Start of Data for this exercise
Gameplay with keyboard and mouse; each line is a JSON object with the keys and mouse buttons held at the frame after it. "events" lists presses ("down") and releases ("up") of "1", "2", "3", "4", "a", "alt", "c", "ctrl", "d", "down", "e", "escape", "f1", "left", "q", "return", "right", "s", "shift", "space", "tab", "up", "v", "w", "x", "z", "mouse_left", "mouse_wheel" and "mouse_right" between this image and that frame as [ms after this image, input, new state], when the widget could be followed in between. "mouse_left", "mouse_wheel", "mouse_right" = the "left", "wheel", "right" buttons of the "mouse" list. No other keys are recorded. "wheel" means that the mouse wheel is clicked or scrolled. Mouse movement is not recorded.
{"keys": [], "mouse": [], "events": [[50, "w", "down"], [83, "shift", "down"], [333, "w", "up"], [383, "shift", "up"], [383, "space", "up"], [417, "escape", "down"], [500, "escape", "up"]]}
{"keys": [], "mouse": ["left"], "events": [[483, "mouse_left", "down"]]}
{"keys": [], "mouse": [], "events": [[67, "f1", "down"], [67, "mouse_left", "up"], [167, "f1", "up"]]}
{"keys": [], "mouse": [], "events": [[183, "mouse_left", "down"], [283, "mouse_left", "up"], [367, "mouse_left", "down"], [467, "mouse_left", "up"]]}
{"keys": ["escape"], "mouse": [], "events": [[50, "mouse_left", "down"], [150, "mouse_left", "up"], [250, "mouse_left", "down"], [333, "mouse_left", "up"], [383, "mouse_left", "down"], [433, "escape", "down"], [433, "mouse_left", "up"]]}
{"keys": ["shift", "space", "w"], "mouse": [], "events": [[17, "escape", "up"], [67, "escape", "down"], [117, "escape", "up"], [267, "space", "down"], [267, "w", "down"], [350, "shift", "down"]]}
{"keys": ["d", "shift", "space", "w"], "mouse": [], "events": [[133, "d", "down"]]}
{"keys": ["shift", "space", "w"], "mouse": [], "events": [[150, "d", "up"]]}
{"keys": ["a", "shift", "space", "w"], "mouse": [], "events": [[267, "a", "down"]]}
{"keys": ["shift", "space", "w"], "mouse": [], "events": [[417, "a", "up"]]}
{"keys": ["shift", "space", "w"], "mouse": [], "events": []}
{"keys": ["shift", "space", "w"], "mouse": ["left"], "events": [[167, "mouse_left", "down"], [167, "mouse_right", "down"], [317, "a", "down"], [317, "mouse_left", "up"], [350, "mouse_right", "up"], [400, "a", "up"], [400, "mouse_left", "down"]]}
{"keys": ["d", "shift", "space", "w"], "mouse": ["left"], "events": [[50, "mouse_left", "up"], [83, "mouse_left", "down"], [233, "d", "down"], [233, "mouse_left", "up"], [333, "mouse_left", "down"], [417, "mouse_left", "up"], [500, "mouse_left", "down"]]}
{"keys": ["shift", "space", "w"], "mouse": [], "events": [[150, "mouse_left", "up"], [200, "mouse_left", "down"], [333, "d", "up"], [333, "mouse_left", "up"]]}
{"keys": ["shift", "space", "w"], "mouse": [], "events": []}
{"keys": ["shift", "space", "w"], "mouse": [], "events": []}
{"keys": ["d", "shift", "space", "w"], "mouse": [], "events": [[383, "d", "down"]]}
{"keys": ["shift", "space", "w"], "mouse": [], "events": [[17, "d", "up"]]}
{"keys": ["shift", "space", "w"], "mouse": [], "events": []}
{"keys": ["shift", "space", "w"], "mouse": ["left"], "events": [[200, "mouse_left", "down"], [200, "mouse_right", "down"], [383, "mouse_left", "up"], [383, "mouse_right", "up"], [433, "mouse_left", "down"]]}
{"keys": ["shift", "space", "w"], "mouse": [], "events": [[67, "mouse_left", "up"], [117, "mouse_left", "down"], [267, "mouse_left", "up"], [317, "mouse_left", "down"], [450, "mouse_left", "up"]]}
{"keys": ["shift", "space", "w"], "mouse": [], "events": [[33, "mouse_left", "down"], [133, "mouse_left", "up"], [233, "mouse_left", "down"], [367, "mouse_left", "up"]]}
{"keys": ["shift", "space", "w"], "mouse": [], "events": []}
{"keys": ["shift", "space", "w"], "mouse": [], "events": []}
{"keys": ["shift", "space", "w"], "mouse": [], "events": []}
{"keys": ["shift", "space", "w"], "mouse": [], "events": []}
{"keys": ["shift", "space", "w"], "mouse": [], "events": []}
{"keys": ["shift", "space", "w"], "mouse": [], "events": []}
End of Data for this exercise
▶ _Problem to solve_
Every record is to be repeated exactly as written.

▶ _Response area_
Gameplay with keyboard and mouse; each line is a JSON object with the keys and mouse buttons held at the frame after it. "events" lists presses ("down") and releases ("up") of "1", "2", "3", "4", "a", "alt", "c", "ctrl", "d", "down", "e", "escape", "f1", "left", "q", "return", "right", "s", "shift", "space", "tab", "up", "v", "w", "x", "z", "mouse_left", "mouse_wheel" and "mouse_right" between this image and that frame as [ms after this image, input, new state], when the widget could be followed in between. "mouse_left", "mouse_wheel", "mouse_right" = the "left", "wheel", "right" buttons of the "mouse" list. No other keys are recorded. "wheel" means that the mouse wheel is clicked or scrolled. Mouse movement is not recorded.
{"keys": [], "mouse": [], "events": [[50, "w", "down"], [83, "shift", "down"], [333, "w", "up"], [383, "shift", "up"], [383, "space", "up"], [417, "escape", "down"], [500, "escape", "up"]]}
{"keys": [], "mouse": ["left"], "events": [[483, "mouse_left", "down"]]}
{"keys": [], "mouse": [], "events": [[67, "f1", "down"], [67, "mouse_left", "up"], [167, "f1", "up"]]}
{"keys": [], "mouse": [], "events": [[183, "mouse_left", "down"], [283, "mouse_left", "up"], [367, "mouse_left", "down"], [467, "mouse_left", "up"]]}
{"keys": ["escape"], "mouse": [], "events": [[50, "mouse_left", "down"], [150, "mouse_left", "up"], [250, "mouse_left", "down"], [333, "mouse_left", "up"], [383, "mouse_left", "down"], [433, "escape", "down"], [433, "mouse_left", "up"]]}
{"keys": ["shift", "space", "w"], "mouse": [], "events": [[17, "escape", "up"], [67, "escape", "down"], [117, "escape", "up"], [267, "space", "down"], [267, "w", "down"], [350, "shift", "down"]]}
{"keys": ["d", "shift", "space", "w"], "mouse": [], "events": [[133, "d", "down"]]}
{"keys": ["shift", "space", "w"], "mouse": [], "events": [[150, "d", "up"]]}
{"keys": ["a", "shift", "space", "w"], "mouse": [], "events": [[267, "a", "down"]]}
{"keys": ["shift", "space", "w"], "mouse": [], "events": [[417, "a", "up"]]}
{"keys": ["shift", "space", "w"], "mouse": [], "events": []}
{"keys": ["shift", "space", "w"], "mouse": ["left"], "events": [[167, "mouse_left", "down"], [167, "mouse_right", "down"], [317, "a", "down"], [317, "mouse_left", "up"], [350, "mouse_right", "up"], [400, "a", "up"], [400, "mouse_left", "down"]]}
{"keys": ["d", "shift", "space", "w"], "mouse": ["left"], "events": [[50, "mouse_left", "up"], [83, "mouse_left", "down"], [233, "d", "down"], [233, "mouse_left", "up"], [333, "mouse_left", "down"], [417, "mouse_left", "up"], [500, "mouse_left", "down"]]}
{"keys": ["shift", "space", "w"], "mouse": [], "events": [[150, "mouse_left", "up"], [200, "mouse_left", "down"], [333, "d", "up"], [333, "mouse_left", "up"]]}
{"keys": ["shift", "space", "w"], "mouse": [], "events": []}
{"keys": ["shift", "space", "w"], "mouse": [], "events": []}
{"keys": ["d", "shift", "space", "w"], "mouse": [], "events": [[383, "d", "down"]]}
{"keys": ["shift", "space", "w"], "mouse": [], "events": [[17, "d", "up"]]}
{"keys": ["shift", "space", "w"], "mouse": [], "events": []}
{"keys": ["shift", "space", "w"], "mouse": ["left"], "events": [[200, "mouse_left", "down"], [200, "mouse_right", "down"], [383, "mouse_left", "up"], [383, "mouse_right", "up"], [433, "mouse_left", "down"]]}
{"keys": ["shift", "space", "w"], "mouse": [], "events": [[67, "mouse_left", "up"], [117, "mouse_left", "down"], [267, "mouse_left", "up"], [317, "mouse_left", "down"], [450, "mouse_left", "up"]]}
{"keys": ["shift", "space", "w"], "mouse": [], "events": [[33, "mouse_left", "down"], [133, "mouse_left", "up"], [233, "mouse_left", "down"], [367, "mouse_left", "up"]]}
{"keys": ["shift", "space", "w"], "mouse": [], "events": []}
{"keys": ["shift", "space", "w"], "mouse": [], "events": []}
{"keys": ["shift", "space", "w"], "mouse": [], "events": []}
{"keys": ["shift", "space", "w"], "mouse": [], "events": []}
{"keys": ["shift", "space", "w"], "mouse": [], "events": []}
{"keys": ["shift", "space", "w"], "mouse": [], "events": []}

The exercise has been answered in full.